▸ TASK GOAL: Only one stretch of the data below is wanted: the lines starting at the one with "All rights reserved." and ending at the one with "There are various", both included, given again exactly.

[Extracted page text data]
————
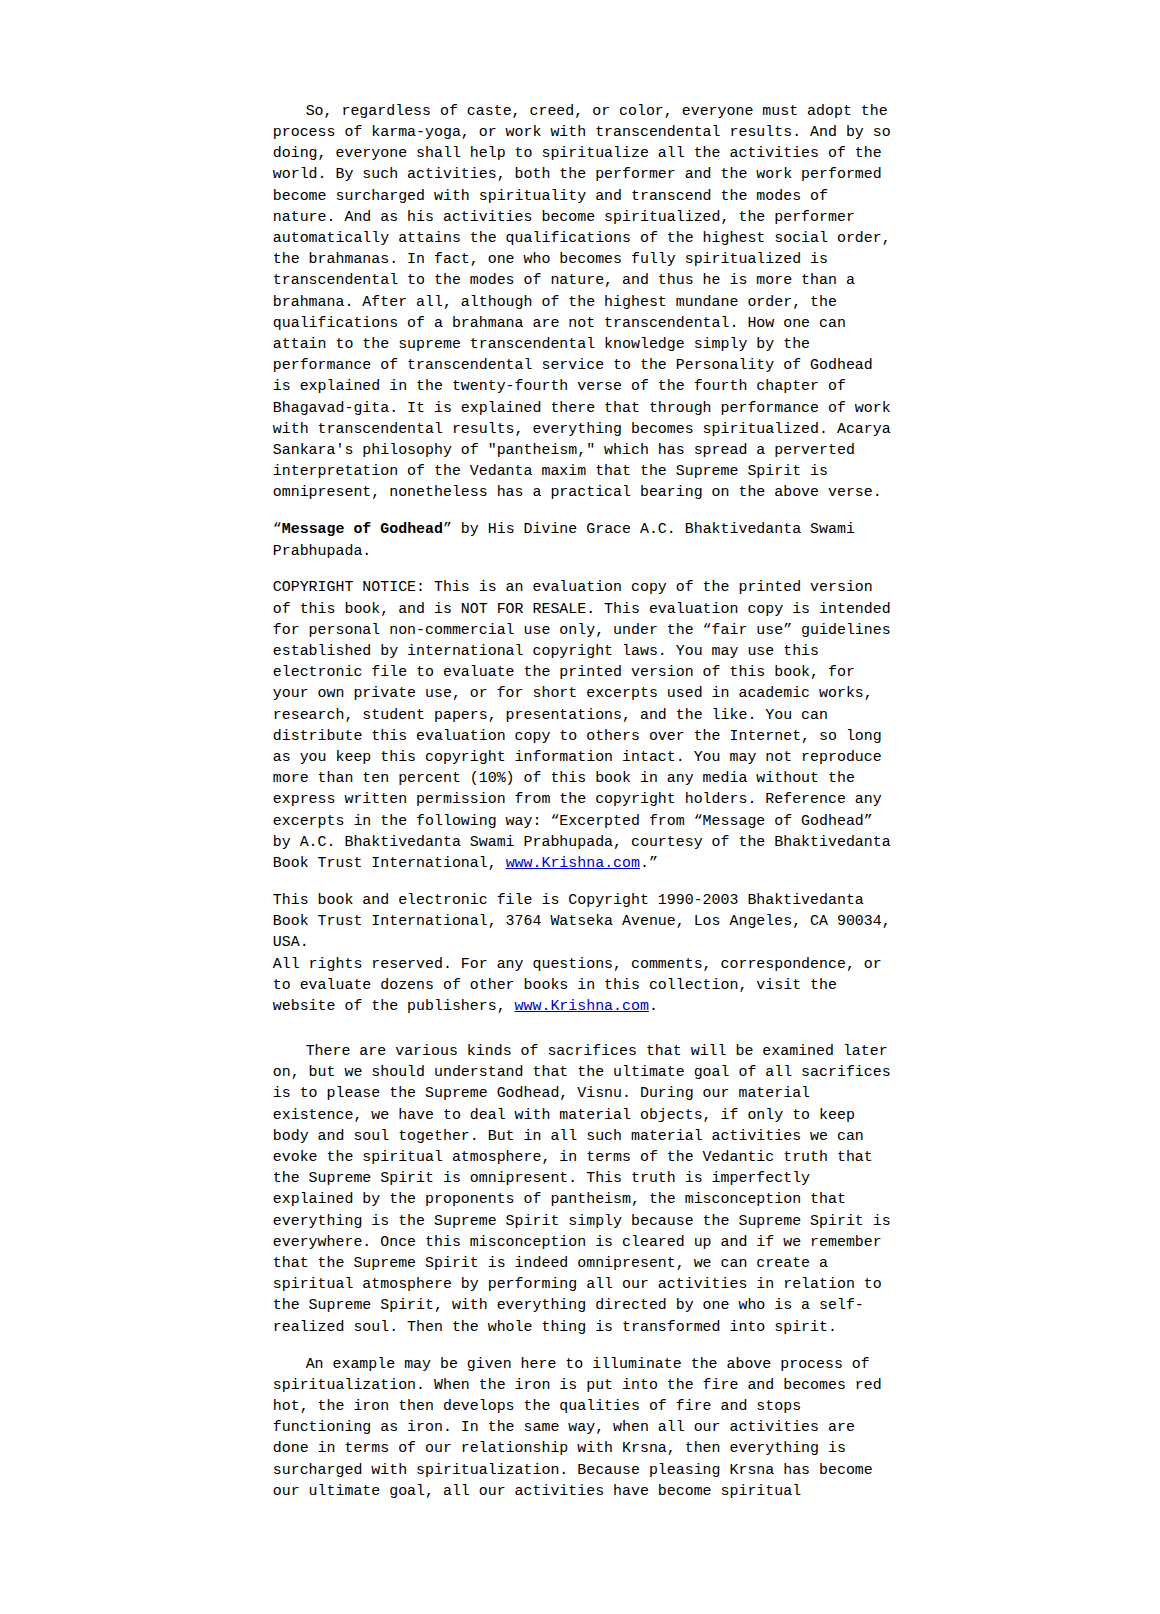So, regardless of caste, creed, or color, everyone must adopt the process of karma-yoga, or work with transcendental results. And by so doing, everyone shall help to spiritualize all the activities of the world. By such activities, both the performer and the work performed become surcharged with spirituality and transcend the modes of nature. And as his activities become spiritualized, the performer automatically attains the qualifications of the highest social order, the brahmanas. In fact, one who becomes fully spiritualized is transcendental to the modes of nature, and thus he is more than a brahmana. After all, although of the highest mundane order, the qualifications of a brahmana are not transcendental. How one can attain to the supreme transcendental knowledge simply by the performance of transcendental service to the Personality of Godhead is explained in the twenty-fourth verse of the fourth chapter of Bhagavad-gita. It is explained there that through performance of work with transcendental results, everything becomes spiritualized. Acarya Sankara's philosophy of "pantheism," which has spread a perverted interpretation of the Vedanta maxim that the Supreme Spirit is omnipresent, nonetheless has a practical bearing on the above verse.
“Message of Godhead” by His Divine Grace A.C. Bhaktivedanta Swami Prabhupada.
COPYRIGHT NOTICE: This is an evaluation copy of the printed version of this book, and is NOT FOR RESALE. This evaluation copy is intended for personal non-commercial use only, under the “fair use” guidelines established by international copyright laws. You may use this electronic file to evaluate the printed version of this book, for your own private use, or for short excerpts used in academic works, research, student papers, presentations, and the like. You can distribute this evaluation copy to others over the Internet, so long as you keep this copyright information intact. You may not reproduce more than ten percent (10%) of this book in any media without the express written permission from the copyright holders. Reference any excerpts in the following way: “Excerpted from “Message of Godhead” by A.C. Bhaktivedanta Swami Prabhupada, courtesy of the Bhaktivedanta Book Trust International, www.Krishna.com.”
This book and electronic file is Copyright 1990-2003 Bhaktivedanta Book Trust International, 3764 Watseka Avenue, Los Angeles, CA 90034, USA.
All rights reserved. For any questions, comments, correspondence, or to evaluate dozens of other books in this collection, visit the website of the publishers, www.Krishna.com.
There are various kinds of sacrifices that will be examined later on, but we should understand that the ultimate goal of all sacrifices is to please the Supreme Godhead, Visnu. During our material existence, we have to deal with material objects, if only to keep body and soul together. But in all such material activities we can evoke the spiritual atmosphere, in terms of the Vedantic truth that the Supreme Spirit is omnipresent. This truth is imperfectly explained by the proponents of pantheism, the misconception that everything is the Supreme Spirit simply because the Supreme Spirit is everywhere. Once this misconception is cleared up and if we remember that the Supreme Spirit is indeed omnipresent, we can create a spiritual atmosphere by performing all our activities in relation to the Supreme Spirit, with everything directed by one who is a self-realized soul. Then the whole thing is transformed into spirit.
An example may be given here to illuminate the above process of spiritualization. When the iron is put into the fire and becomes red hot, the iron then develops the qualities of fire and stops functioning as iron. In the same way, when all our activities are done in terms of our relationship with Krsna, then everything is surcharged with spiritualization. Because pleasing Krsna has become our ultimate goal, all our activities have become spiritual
————
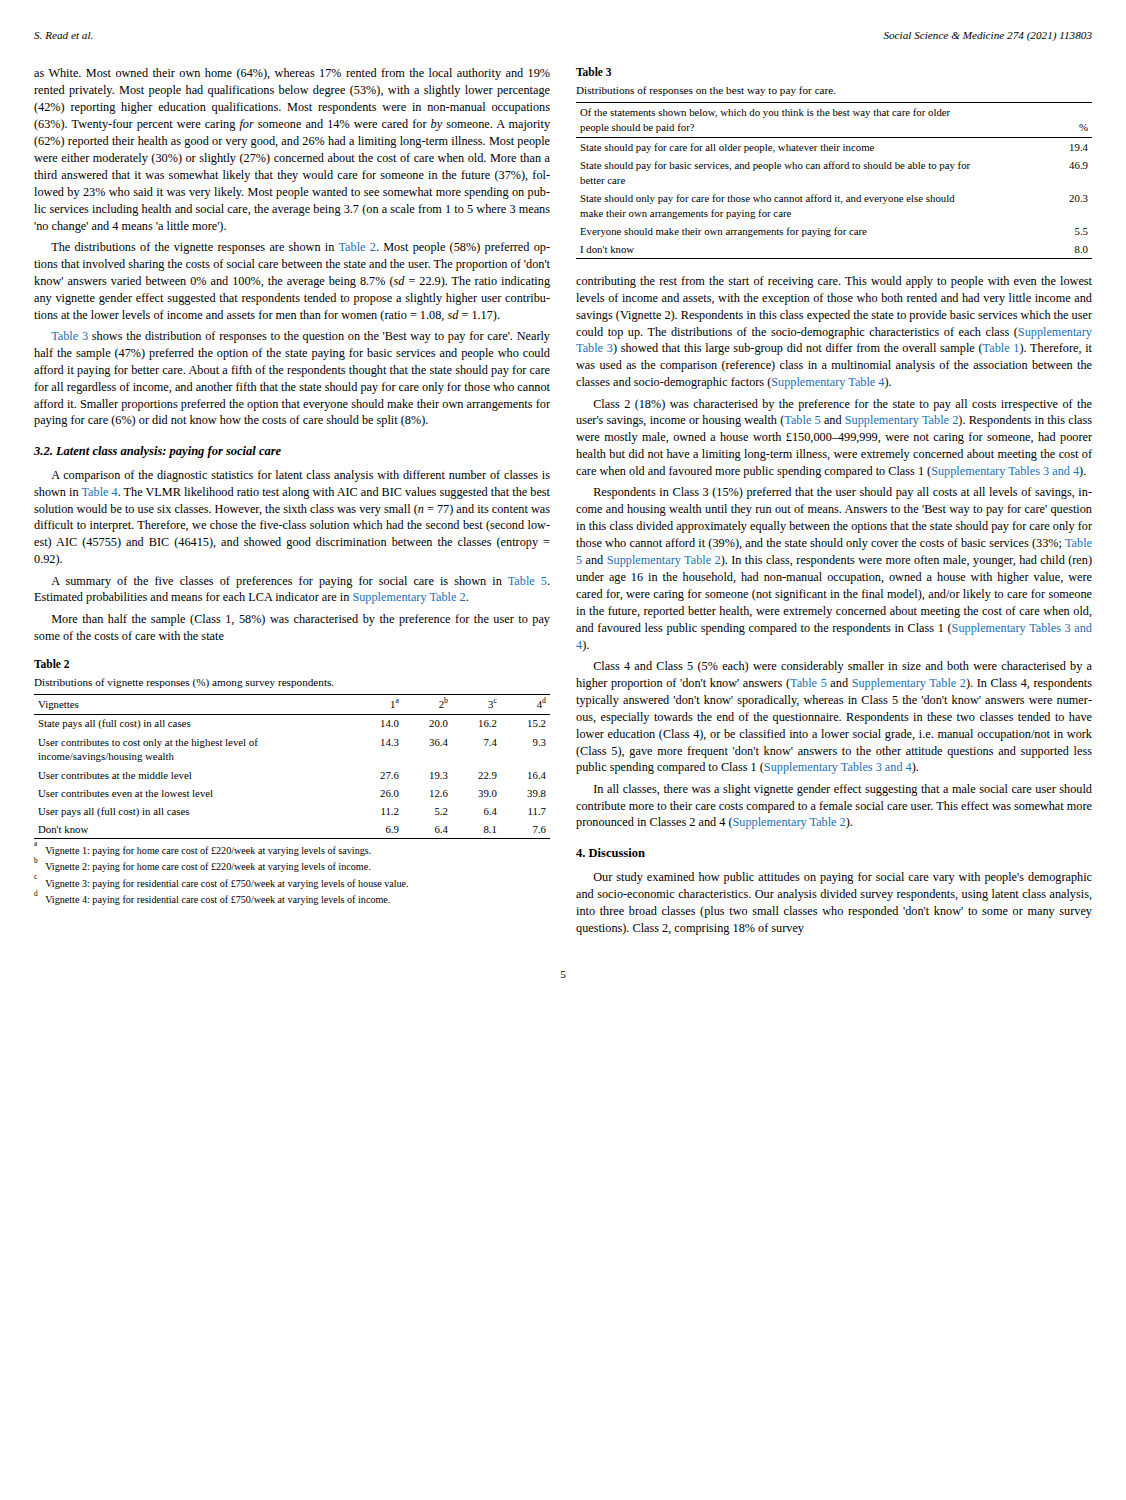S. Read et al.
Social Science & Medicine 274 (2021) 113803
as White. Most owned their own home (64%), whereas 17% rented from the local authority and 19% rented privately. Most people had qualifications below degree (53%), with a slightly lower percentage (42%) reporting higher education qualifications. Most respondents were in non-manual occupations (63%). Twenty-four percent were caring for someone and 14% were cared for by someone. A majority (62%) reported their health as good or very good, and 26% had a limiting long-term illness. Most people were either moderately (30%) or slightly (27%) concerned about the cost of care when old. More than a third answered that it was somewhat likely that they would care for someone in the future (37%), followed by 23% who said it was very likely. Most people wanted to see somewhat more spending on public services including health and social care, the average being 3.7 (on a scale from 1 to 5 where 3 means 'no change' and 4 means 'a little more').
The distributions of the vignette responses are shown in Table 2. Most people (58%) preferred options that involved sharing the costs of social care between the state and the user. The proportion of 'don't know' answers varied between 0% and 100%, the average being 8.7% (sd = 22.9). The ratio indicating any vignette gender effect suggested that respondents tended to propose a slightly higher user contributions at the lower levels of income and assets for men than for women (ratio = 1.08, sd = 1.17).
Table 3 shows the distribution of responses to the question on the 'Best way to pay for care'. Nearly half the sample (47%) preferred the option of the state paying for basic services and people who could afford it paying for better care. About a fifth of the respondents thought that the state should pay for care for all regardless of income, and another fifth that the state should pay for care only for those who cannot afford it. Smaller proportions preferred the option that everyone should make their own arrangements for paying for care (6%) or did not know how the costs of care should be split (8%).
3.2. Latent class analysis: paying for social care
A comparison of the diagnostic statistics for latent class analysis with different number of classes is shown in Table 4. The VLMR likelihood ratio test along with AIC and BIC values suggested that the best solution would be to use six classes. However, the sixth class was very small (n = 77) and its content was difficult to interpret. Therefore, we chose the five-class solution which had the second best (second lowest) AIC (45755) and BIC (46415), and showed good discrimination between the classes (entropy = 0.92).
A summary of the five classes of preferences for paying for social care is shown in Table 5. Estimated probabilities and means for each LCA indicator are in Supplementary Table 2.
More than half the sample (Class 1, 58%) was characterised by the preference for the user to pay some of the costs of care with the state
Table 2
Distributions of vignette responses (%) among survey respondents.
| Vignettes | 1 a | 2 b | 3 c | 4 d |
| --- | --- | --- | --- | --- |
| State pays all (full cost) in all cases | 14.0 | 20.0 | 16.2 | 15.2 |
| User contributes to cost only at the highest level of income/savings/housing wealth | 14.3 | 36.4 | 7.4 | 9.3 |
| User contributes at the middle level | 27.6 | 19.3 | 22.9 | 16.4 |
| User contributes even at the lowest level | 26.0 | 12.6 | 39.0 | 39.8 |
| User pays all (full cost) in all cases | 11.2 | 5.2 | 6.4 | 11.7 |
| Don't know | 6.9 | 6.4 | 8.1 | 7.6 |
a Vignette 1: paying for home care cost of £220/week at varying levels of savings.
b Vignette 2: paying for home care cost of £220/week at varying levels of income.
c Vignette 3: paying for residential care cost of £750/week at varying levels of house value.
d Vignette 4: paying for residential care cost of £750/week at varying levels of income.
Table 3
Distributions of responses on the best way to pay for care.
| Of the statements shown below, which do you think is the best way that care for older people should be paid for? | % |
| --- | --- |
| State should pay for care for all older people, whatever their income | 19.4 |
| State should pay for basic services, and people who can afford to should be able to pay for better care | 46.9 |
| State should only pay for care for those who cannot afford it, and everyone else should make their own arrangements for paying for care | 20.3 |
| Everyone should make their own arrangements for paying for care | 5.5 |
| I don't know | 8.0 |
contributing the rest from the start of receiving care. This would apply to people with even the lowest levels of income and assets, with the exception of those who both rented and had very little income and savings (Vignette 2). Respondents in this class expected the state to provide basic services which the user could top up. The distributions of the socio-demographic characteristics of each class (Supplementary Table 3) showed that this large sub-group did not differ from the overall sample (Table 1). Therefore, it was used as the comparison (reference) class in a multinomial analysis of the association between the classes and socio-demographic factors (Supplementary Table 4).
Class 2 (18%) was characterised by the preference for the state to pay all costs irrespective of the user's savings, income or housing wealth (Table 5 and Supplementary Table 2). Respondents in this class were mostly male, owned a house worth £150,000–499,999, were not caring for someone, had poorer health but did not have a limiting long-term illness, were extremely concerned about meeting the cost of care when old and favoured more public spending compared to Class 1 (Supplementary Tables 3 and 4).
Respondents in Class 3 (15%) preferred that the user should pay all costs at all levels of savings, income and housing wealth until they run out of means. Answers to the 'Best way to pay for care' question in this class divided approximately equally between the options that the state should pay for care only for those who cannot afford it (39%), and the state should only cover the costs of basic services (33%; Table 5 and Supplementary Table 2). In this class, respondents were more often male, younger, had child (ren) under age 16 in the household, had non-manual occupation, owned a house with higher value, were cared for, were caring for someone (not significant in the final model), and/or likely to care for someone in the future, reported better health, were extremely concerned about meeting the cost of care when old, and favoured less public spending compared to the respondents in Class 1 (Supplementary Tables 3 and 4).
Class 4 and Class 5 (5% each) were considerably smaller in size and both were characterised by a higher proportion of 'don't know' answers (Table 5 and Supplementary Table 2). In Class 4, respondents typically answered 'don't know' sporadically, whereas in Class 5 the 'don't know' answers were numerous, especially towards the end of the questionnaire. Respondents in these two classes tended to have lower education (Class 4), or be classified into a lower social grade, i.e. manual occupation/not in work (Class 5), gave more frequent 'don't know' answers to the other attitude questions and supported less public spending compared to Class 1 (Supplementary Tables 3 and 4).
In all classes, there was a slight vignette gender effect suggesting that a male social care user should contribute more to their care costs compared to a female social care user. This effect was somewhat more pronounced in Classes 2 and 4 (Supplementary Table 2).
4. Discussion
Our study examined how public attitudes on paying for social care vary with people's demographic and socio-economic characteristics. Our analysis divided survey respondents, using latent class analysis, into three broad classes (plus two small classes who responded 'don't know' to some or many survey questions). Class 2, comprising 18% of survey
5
————
▸ WRITTEN SOLUTION:
All rights reserved. For any questions, comments, correspondence, or to evaluate dozens of other books in this collection, visit the website of the publishers, www.Krishna.com.
There are various kinds of sacrifices that will be examined later on, but we should understand that the ultimate goal of all sacrifices is to please the Supreme Godhead, Visnu. During our material existence, we have to deal with material objects, if only to keep body and soul together. But in all such material activities we can evoke the spiritual atmosphere, in terms of the Vedantic truth that the Supreme Spirit is omnipresent. This truth is imperfectly explained by the proponents of pantheism, the misconception that everything is the Supreme Spirit simply because the Supreme Spirit is everywhere. Once this misconception is cleared up and if we remember that the Supreme Spirit is indeed omnipresent, we can create a spiritual atmosphere by performing all our activities in relation to the Supreme Spirit, with everything directed by one who is a self-realized soul. Then the whole thing is transformed into spirit.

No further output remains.